**Problem to solve:** Rewrite everything in the items from the line containing "collection date: 1995-07-16" down to the final line as a numbered list, leaving out any blank lines.

**Dataset rows:**

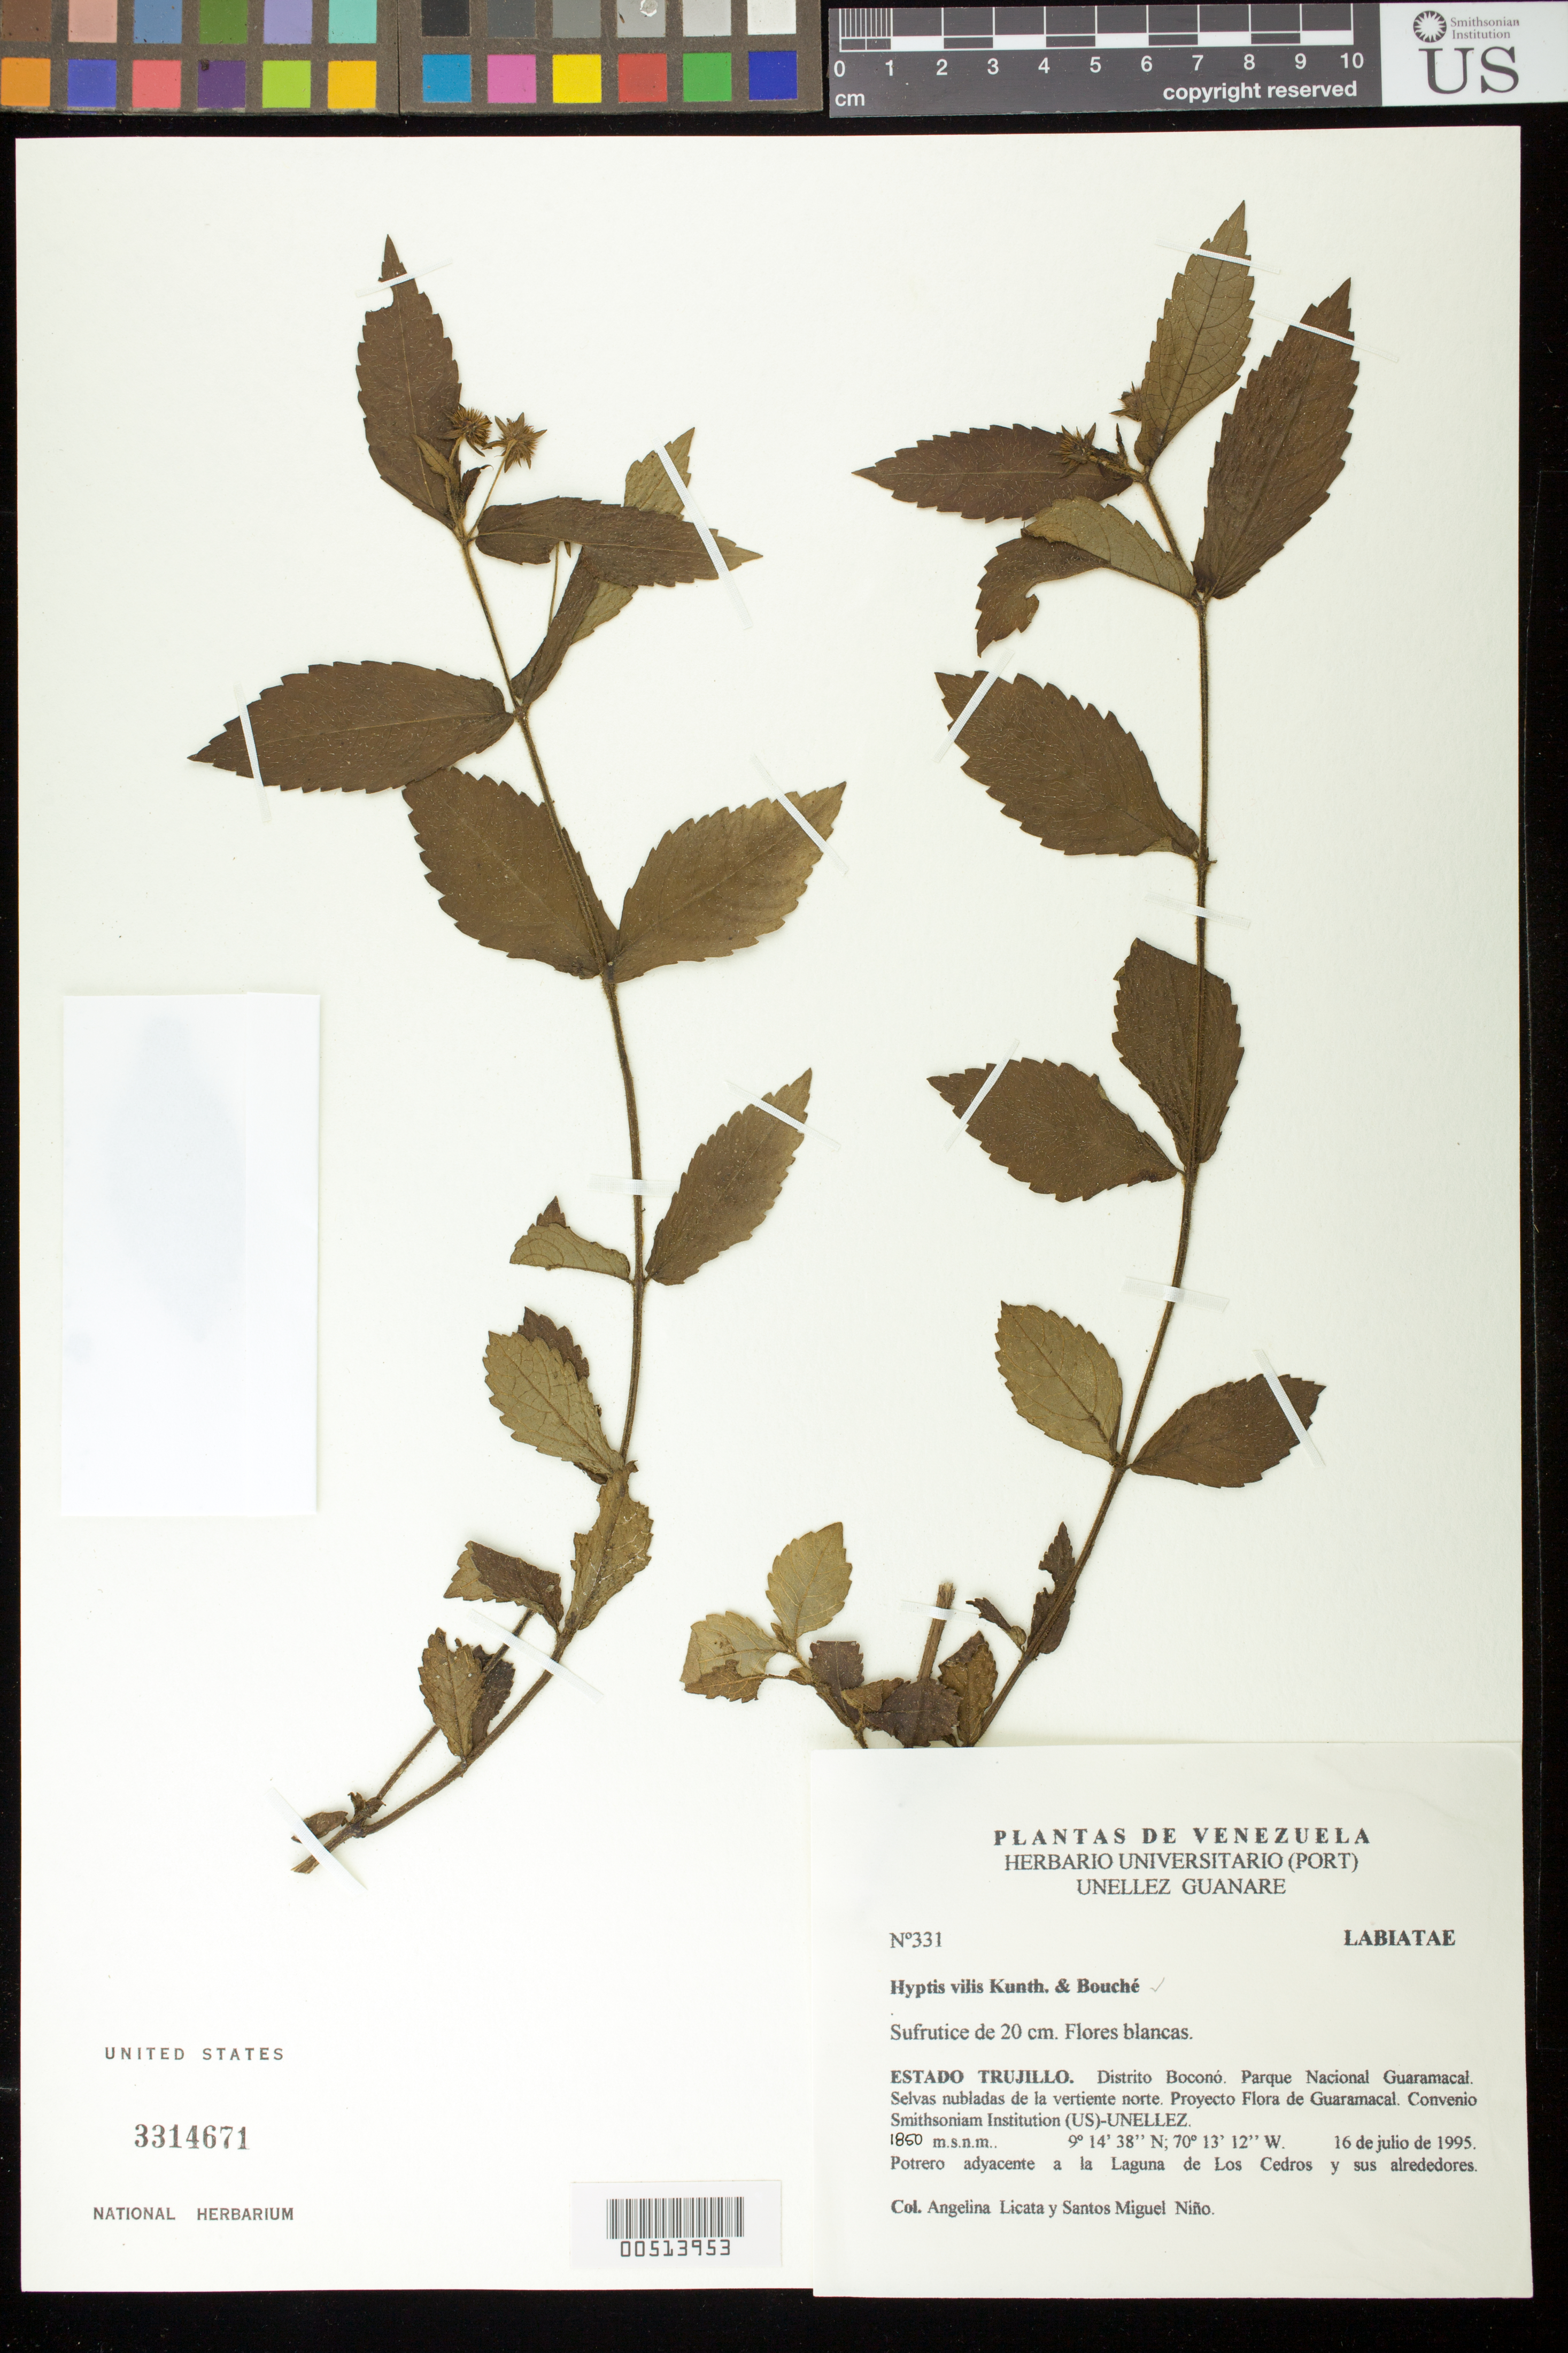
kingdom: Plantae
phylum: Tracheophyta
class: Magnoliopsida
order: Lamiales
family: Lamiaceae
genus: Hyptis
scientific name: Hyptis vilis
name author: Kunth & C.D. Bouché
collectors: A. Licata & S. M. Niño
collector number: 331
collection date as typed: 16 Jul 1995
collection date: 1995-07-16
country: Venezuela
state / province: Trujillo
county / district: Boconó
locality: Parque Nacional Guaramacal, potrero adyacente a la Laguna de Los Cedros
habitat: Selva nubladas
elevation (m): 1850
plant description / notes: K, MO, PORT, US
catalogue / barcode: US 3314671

**Task response:**
1. collection date: 1995-07-16
2. country: Venezuela
3. state / province: Trujillo
4. county / district: Boconó
5. locality: Parque Nacional Guaramacal, potrero adyacente a la Laguna de Los Cedros
6. habitat: Selva nubladas
7. elevation (m): 1850
8. plant description / notes: K, MO, PORT, US
9. catalogue / barcode: US 3314671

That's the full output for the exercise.